Enzyme inhibition types
Competitive inhibitors bind reversible to the enzyme, preventing the binding of substrate. On the other hand, binding of the substrate prevent the binding of the inhibitor. Substrate and inhibitor compete for the enzyme.

Enzyme Inhibition
Competitive Inhibition
In competitive inhibition, the inhibitor and the substrate compete for the enzyme (i.e., they cannot not bind at the same time). Often competitive inhibitors strongly resemble the real substrate of the enzyme. For example, methotrexate is competitive inhibitor of the enzyme dihydrofolate reductase, which catalyzes the reduction of dihydrofolate to tetrahydrofolate. There is a similarity between the structures of folic acid and this drug. In some cases, the inhibitor can bind to a site other than the binding site of the usual substrate and exert an allosteric effect to change the shape of the usual binding site. For example, strychnine acts as an allosteric inhibitor of the glycine receptor in the mammalian spinal cord and brain stem. Glycine is the major post-synaptic inhibitor neurotransmitter with a specific receptor for glycine, resulting in convulsions due to lessened inhibition by the glycine. In competitive inhibition, the maximum rate of the reaction in not changed, but higher substrate concentrations are required to reach a given maximum rate, increasing the apparent Km.
Uncompetitive Inhibition
In uncompetitive Inhibition, the inhibitor cannot bind to the free enzyme, only to the ES-complex. The ES-complex thus formed is enzymatically inactive. This type of inhibition is rare, but may occur in multimeric enzymes.

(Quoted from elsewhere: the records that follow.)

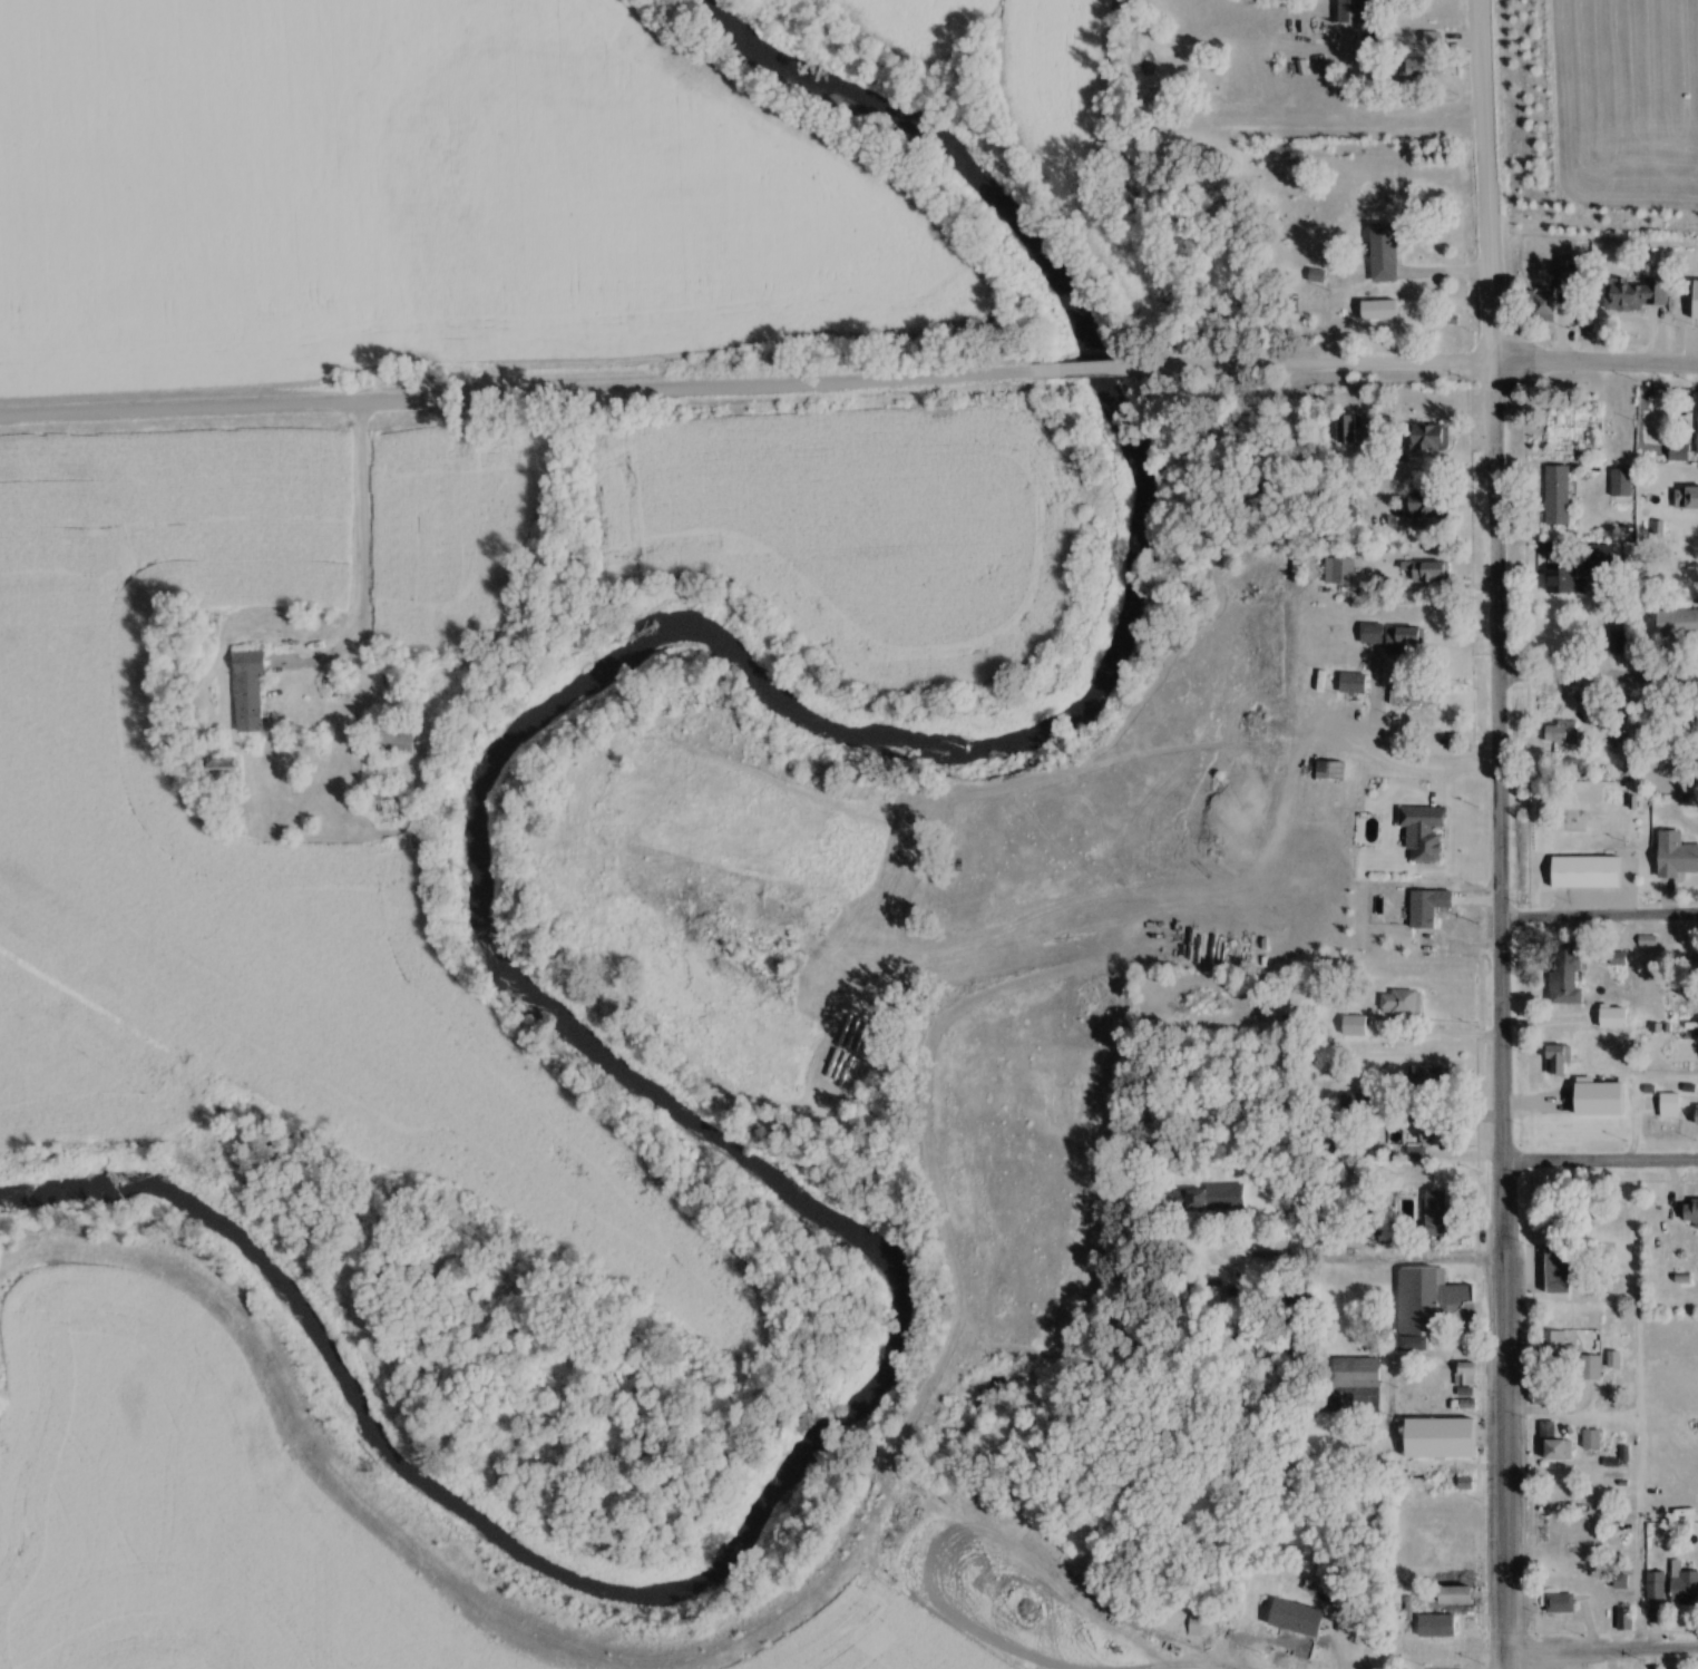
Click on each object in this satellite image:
building: (1358, 12)
building: (1423, 70)
road: (1486, 183)
building: (1386, 253)
building: (1637, 297)
building: (1696, 305)
building: (1542, 307)
road: (1095, 365)
road: (1419, 368)
road: (524, 393)
building: (1358, 431)
building: (1431, 440)
building: (1681, 454)
building: (1623, 484)
building: (1559, 497)
building: (1427, 504)
road: (360, 530)
building: (1687, 543)
building: (1599, 556)
building: (1555, 561)
building: (1340, 573)
building: (1429, 573)
building: (1565, 582)
road: (1375, 621)
building: (1678, 624)
building: (1408, 643)
road: (1597, 676)
building: (1354, 686)
building: (251, 693)
building: (1418, 703)
building: (1562, 734)
building: (396, 743)
road: (335, 762)
building: (1332, 772)
building: (1677, 857)
building: (1588, 874)
building: (1429, 909)
road: (1598, 923)
river: (487, 939)
building: (1696, 960)
building: (1568, 977)
building: (1403, 1004)
road: (1498, 1018)
road: (1429, 1037)
building: (1559, 1065)
building: (1432, 1078)
building: (1355, 1103)
building: (1671, 1107)
building: (1697, 1115)
road: (1428, 1123)
building: (1434, 1135)
road: (1598, 1164)
building: (1217, 1199)
building: (1692, 1212)
building: (1438, 1214)
road: (1356, 1261)
building: (1561, 1270)
building: (1217, 1299)
building: (1427, 1307)
building: (1565, 1349)
building: (1592, 1369)
building: (1352, 1374)
building: (1467, 1376)
building: (1441, 1441)
building: (1593, 1442)
building: (1559, 1453)
building: (1673, 1587)
building: (1457, 1599)
building: (1561, 1604)
building: (1298, 1620)
building: (1629, 1620)
building: (1438, 1628)
road: (1602, 1648)

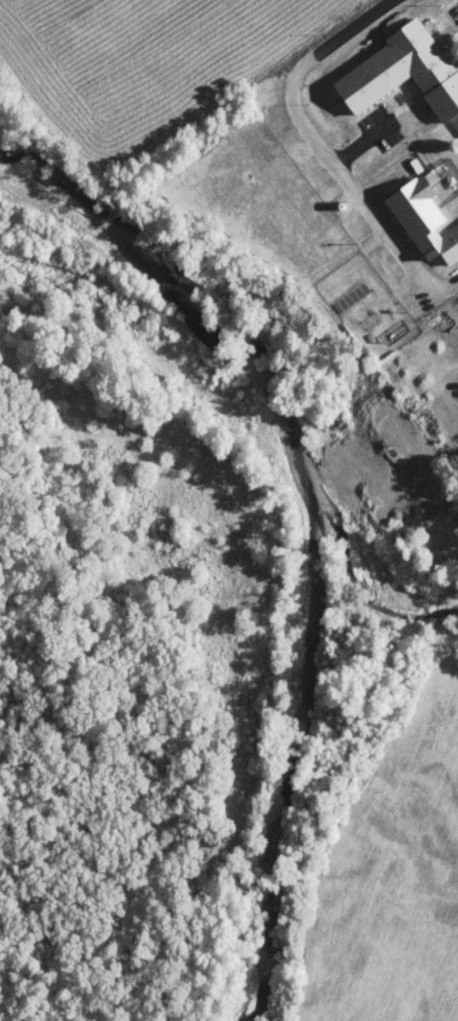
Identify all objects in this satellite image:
building: (405, 73)
road: (358, 142)
road: (318, 148)
building: (449, 245)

Non-Competitive Inhibitors
Non-competitive Inhibitors can bind to the enzyme at the binding site at the same time as the substrate, but not to the active site. Both the EI and EIS complexes are enzymatically inactive. Because the inhibitor cannot be driven from the enzyme by higher substrate concentration (in contrast to competitive Inhibition), the apparent Vmax changes. But because the substrate can still bind to the enzymes, the Kmax stays the same.
Mixed Inhibition
This type of inhibition resembles the non-competitive Inhibition, except that the ES-complex has residual enzymatic activity. This type of inhibitor does not follow Michaelis-Menten equation.
In many organisms, inhibitors may act as part of feedback mechanism. If an enzyme produces too much of one substrate in the organism, that substance may act as an inhibitor for the enzyme at the beginning of the pathway that produces it, causing production of the substance to slow down or stop when there is sufficient amount. This a form of negative feedback. Enzymes that subject to this form of regulation are often multimeric and have allosteric binding sites for regulatory substances. Their substrate/velocity plots are not hyperbolar, but sigmoidal (S-shaped).
The coenzyme folic acid and anti-cancer drug methotrexate are very similar in structure. As a result, methotrexate is a competitive inhibitor of many enzymes that uses folates.
Irreversible inhibitor reacts with the enzyme and form a covalent adduct with the protein. The inactivation is irreversible. These compounds include eflornithine a drug used to treat the parasitic disease sleeping sickness. Penicillin and Aspirin also act in this manner. With these drugs, the compound is bound in the active site and the enzyme then converts the inhibitor into an activated form that reacts irreversibly with one or more amino acid residues.
Uses of Inhibitors
Since inhibitors modulate the function of enzymes they often are used as drugs. A common example of an inhibitor that is used as a drug is aspirin, which inhibits the COX-1 and COX-2 enzymes that produce the inflammation messenger prostaglandin, thus suppressing pain and inflammation. However, other enzyme inhibitors are poisons. For example, the poison cyanide is an irreversible enzyme inhibitor that combines with the copper and iron in the active site of the enzyme cytochrome c oxidase and blocks cellular respiration.